(Source records)
══════════════════════════════

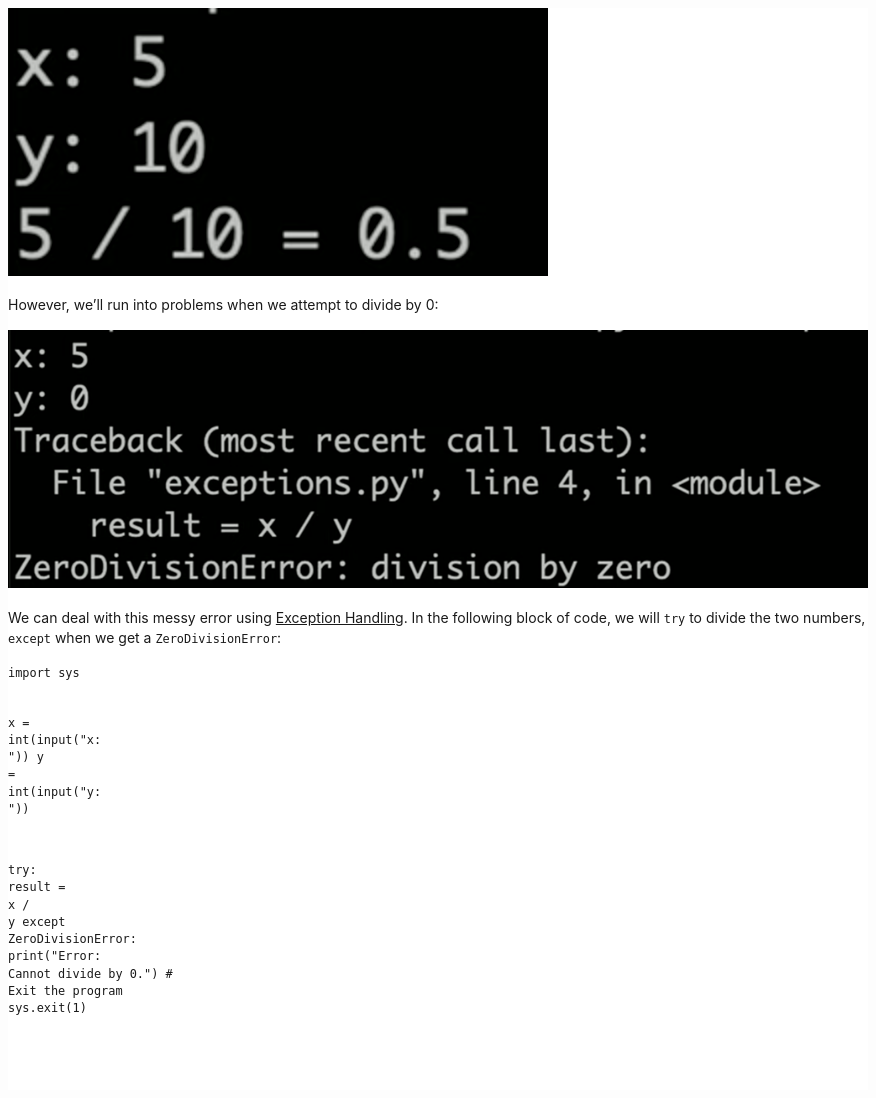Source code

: ![Good example](cs50.web.2020_files/lecture02/dividegood.png)

However, we’ll run into problems when we attempt to divide by 0:

![Bad example](cs50.web.2020_files/lecture02/dividebad.png)

We can deal with this messy error using [Exception Handling](https://www.w3schools.com/python/python_try_except.asp). In the following block of code, we will `try` to divide the two numbers, `except` when we get a `ZeroDivisionError`:

<div class="language-python highlighter-rouge"><div class="highlight"><pre class="highlight"><code><span class="kn">import</span> <span class="nn">sys</span>

<span class="n">x</span> <span class="o">=</span> <span class="nb">int</span><span class="p">(</span><span class="nb">input</span><span class="p">(</span><span class="s">"x: "</span><span class="p">))</span>
<span class="n">y</span> <span class="o">=</span> <span class="nb">int</span><span class="p">(</span><span class="nb">input</span><span class="p">(</span><span class="s">"y: "</span><span class="p">))</span>

<span class="k">try</span><span class="p">:</span>
    <span class="n">result</span> <span class="o">=</span> <span class="n">x</span> <span class="o">/</span> <span class="n">y</span>
<span class="k">except</span> <span class="nb">ZeroDivisionError</span><span class="p">:</span>
    <span class="k">print</span><span class="p">(</span><span class="s">"Error: Cannot divide by 0."</span><span class="p">)</span>
    <span class="c1"># Exit the program
</span>    <span class="n">sys</span><span class="p">.</span><span class="nb">exit</span><span class="p">(</span><span class="mi">1</span><span class="p">)</span>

══════════════════════════════

## Task directions
Reproduce the whole of the data, word for word, and omit its pictures.

## Exercise result
Source code

: ![Good example](cs50.web.2020_files/lecture02/dividegood.png)

However, we’ll run into problems when we attempt to divide by 0:

![Bad example](cs50.web.2020_files/lecture02/dividebad.png)

We can deal with this messy error using [Exception Handling](https://www.w3schools.com/python/python_try_except.asp). In the following block of code, we will `try` to divide the two numbers, `except` when we get a `ZeroDivisionError`:

<div class="language-python highlighter-rouge"><div class="highlight"><pre class="highlight"><code><span class="kn">import</span> <span class="nn">sys</span>

<span class="n">x</span> <span class="o">=</span> <span class="nb">int</span><span class="p">(</span><span class="nb">input</span><span class="p">(</span><span class="s">"x: "</span><span class="p">))</span>
<span class="n">y</span> <span class="o">=</span> <span class="nb">int</span><span class="p">(</span><span class="nb">input</span><span class="p">(</span><span class="s">"y: "</span><span class="p">))</span>

<span class="k">try</span><span class="p">:</span>
    <span class="n">result</span> <span class="o">=</span> <span class="n">x</span> <span class="o">/</span> <span class="n">y</span>
<span class="k">except</span> <span class="nb">ZeroDivisionError</span><span class="p">:</span>
    <span class="k">print</span><span class="p">(</span><span class="s">"Error: Cannot divide by 0."</span><span class="p">)</span>
    <span class="c1"># Exit the program
</span>    <span class="n">sys</span><span class="p">.</span><span class="nb">exit</span><span class="p">(</span><span class="mi">1</span><span class="p">)</span>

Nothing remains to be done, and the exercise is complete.